■ **Your assignment**:
Among the records below, find the lines with the word "Dual" and copy them.
(Source material)
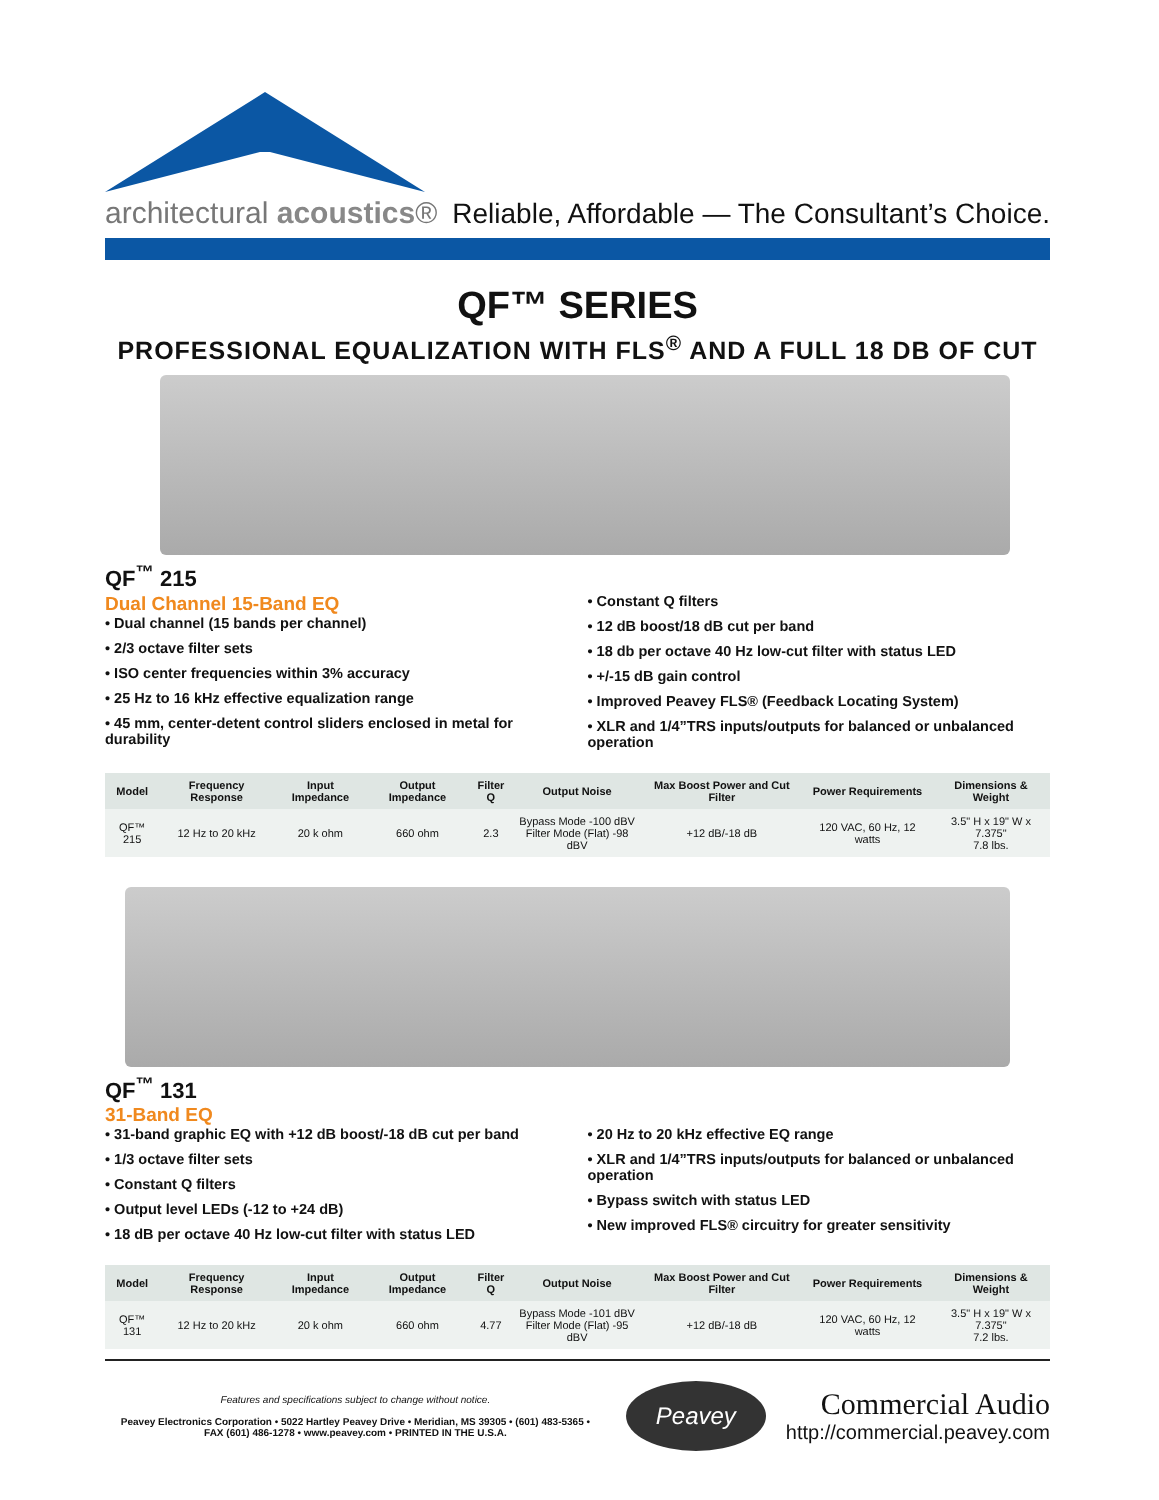architectural acoustics®
Reliable, Affordable — The Consultant’s Choice.
QF™ SERIES
PROFESSIONAL EQUALIZATION WITH FLS<sup>®</sup> AND A FULL 18 DB OF CUT
QF<sup>™</sup> 215
Dual Channel 15-Band EQ
• Dual channel (15 bands per channel)
• 2/3 octave filter sets
• ISO center frequencies within 3% accuracy
• 25 Hz to 16 kHz effective equalization range
• 45 mm, center-detent control sliders enclosed in metal for durability
• Constant Q filters
• 12 dB boost/18 dB cut per band
• 18 db per octave 40 Hz low-cut filter with status LED
• +/-15 dB gain control
• Improved Peavey FLS® (Feedback Locating System)
• XLR and 1/4”TRS inputs/outputs for balanced or unbalanced operation
| Model | Frequency Response | Input Impedance | Output Impedance | Filter Q | Output Noise | Max Boost Power and Cut Filter | Power Requirements | Dimensions & Weight |
| --- | --- | --- | --- | --- | --- | --- | --- | --- |
| QF™ 215 | 12 Hz to 20 kHz | 20 k ohm | 660 ohm | 2.3 | Bypass Mode -100 dBV Filter Mode (Flat) -98 dBV | +12 dB/-18 dB | 120 VAC, 60 Hz, 12 watts | 3.5" H x 19" W x 7.375" 7.8 lbs. |
QF<sup>™</sup> 131
31-Band EQ
• 31-band graphic EQ with +12 dB boost/-18 dB cut per band
• 1/3 octave filter sets
• Constant Q filters
• Output level LEDs (-12 to +24 dB)
• 18 dB per octave 40 Hz low-cut filter with status LED
• 20 Hz to 20 kHz effective EQ range
• XLR and 1/4”TRS inputs/outputs for balanced or unbalanced operation
• Bypass switch with status LED
• New improved FLS® circuitry for greater sensitivity
| Model | Frequency Response | Input Impedance | Output Impedance | Filter Q | Output Noise | Max Boost Power and Cut Filter | Power Requirements | Dimensions & Weight |
| --- | --- | --- | --- | --- | --- | --- | --- | --- |
| QF™ 131 | 12 Hz to 20 kHz | 20 k ohm | 660 ohm | 4.77 | Bypass Mode -101 dBV Filter Mode (Flat) -95 dBV | +12 dB/-18 dB | 120 VAC, 60 Hz, 12 watts | 3.5" H x 19" W x 7.375" 7.2 lbs. |
Features and specifications subject to change without notice.
Peavey Electronics Corporation • 5022 Hartley Peavey Drive • Meridian, MS 39305 • (601) 483-5365 •
FAX (601) 486-1278 • www.peavey.com • PRINTED IN THE U.S.A.
Peavey
Commercial Audio
http://commercial.peavey.com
(End Source material)
■ **Output**:
Dual Channel 15-Band EQ
• Dual channel (15 bands per channel)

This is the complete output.